Simon hatte lange Zeit eine eigene Theorie zum Siegeszug des "Du": "Früher war ich der Auffassung, dass Entwicklungen wie die vom Siezen zum Duzen zentral mit der Demokratisierung von Gesellschaftsverhältnissen zusammenhängen", sagt er dem stern. "Da bin ich aber unsicher geworden. Schon in den 80er Jahren berichteten mir Studenten, dass sich Studentinnen und Studenten in den MINT-Fächern wieder gehäuft siezten." In den meisten Universitäten dürfte heute die Regel sein, dass Dozent:innen und Studierende sich siezen, die Kommiliton:innen sich untereinander aber duzen.
Hängen Duzen und Demokratie zusammen?
Aber was wird in 50 oder 100 Jahren sein?

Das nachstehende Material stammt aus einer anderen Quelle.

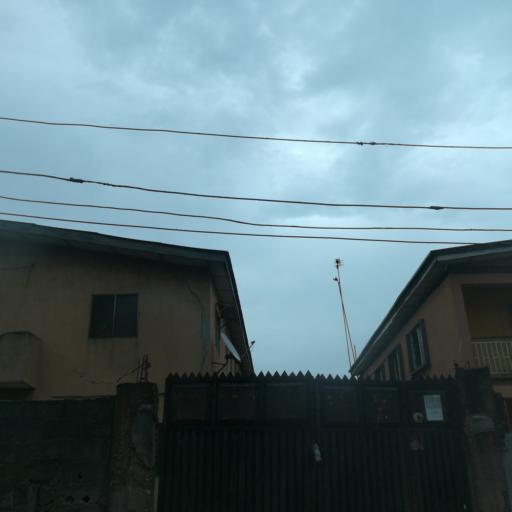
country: NG
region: Lagos
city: Oshodi
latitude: 6.5552
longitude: 3.3456
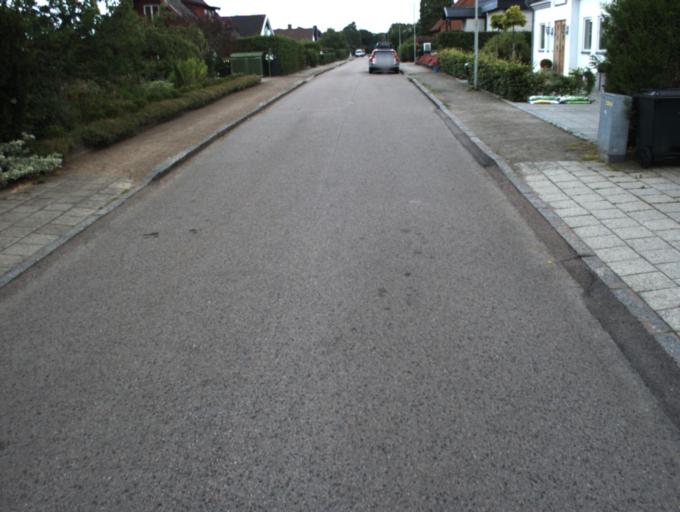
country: SE
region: Skane
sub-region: Helsingborg
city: Helsingborg
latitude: 56.0455
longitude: 12.7295
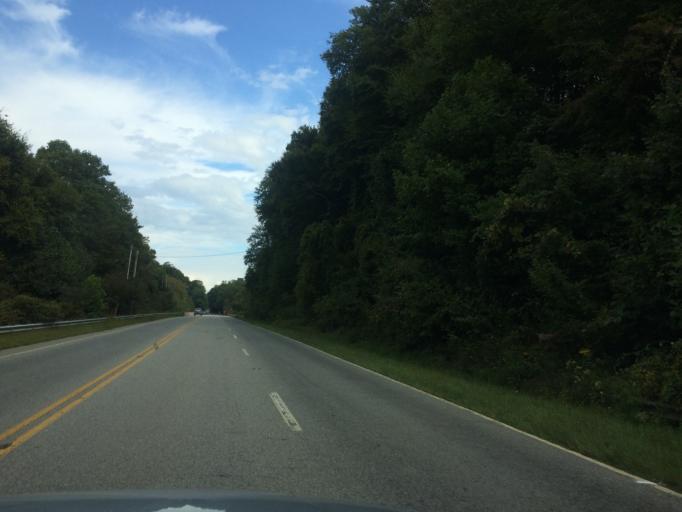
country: US
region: North Carolina
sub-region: Haywood County
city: Canton
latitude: 35.5386
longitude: -82.7712
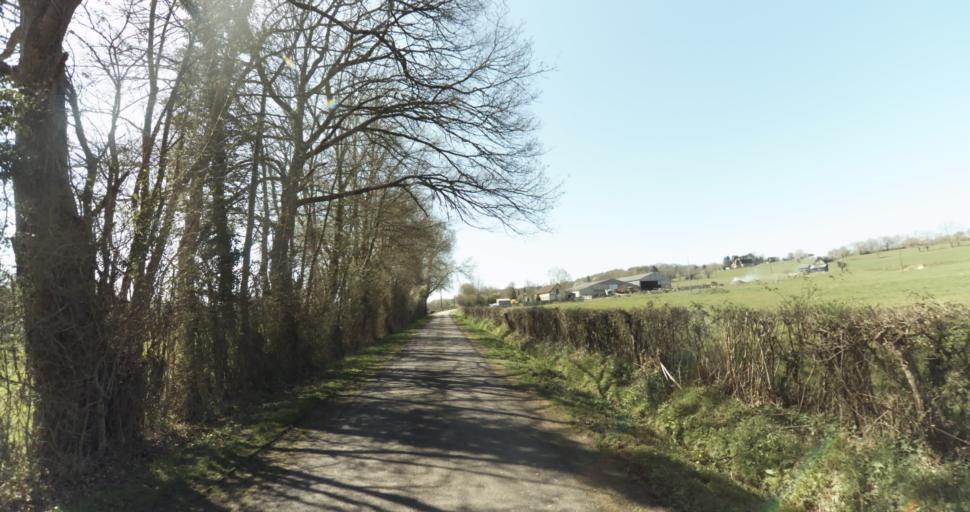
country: FR
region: Lower Normandy
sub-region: Departement du Calvados
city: Livarot
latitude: 48.9941
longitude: 0.0655
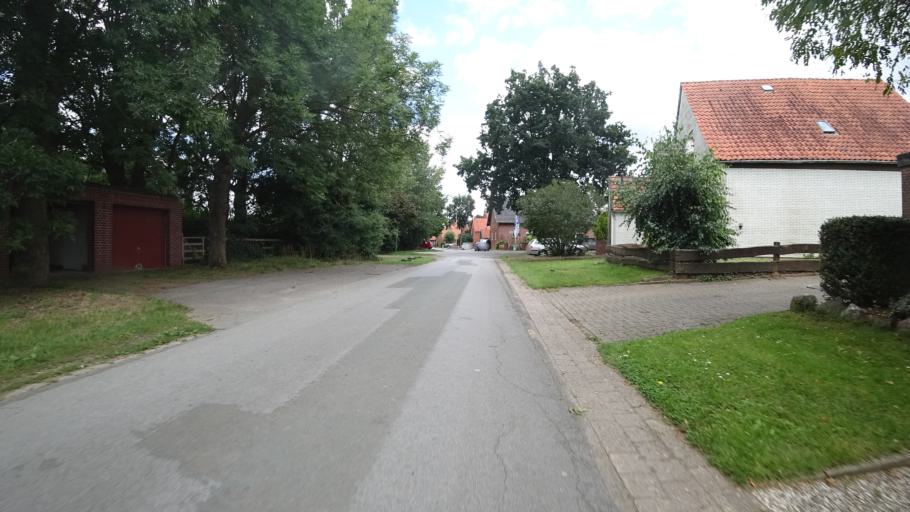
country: DE
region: Lower Saxony
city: Raddestorf
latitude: 52.4142
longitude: 9.0074
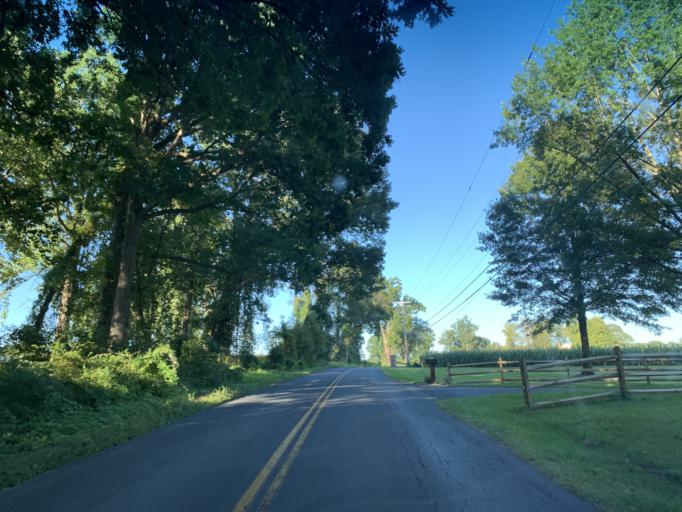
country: US
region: Maryland
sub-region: Harford County
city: Jarrettsville
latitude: 39.5916
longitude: -76.4450
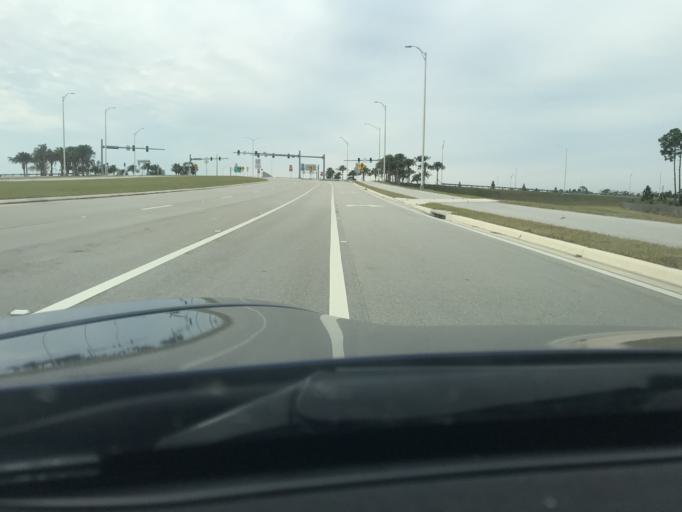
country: US
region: Florida
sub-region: Brevard County
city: Grant-Valkaria
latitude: 27.8962
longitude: -80.5922
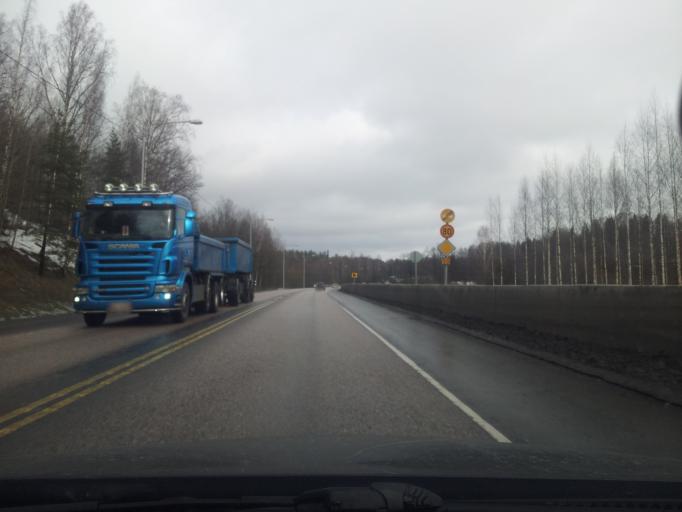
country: FI
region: Uusimaa
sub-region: Helsinki
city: Espoo
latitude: 60.1933
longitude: 24.5817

Werden wir es den Briten und Amerikanern gleichtun und uns mit einer einzigen Anrede für alle zufriedengeben – dann vermutlich mit dem "Du"? "Dass eine kollektive Rückkehr zum Siezen zu erwarten sei, bezweifle ich", sagt zumindest Sprachexperte Gerd Simon. "Aber in Zeiten der Rückkehr zu autoritären Staatsformen kann man ja auch so etwas nicht ausschließen."
Ein bekanntes Phänomen ist, dass junge Menschen irgendwann den Wunsch verspüren, gegen die Regeln der Älteren zu rebellieren. Und wenn die "Älteren" ein allgemeines, freundliches Duztum zum Standard erhoben haben, wäre es somit nicht unmöglich, dass irgendwann sehr reflektierte, sehr modische und sehr entschlossene junge Leute entscheiden, dass sie sich untereinander fortan mit einem freundschaftlichen "Wie geht's Euch heute, liebe Martha-Elisabeth?" begrüßen und erst dann über das letzte Konzert des Enkels von Harry Styles diskutieren werden.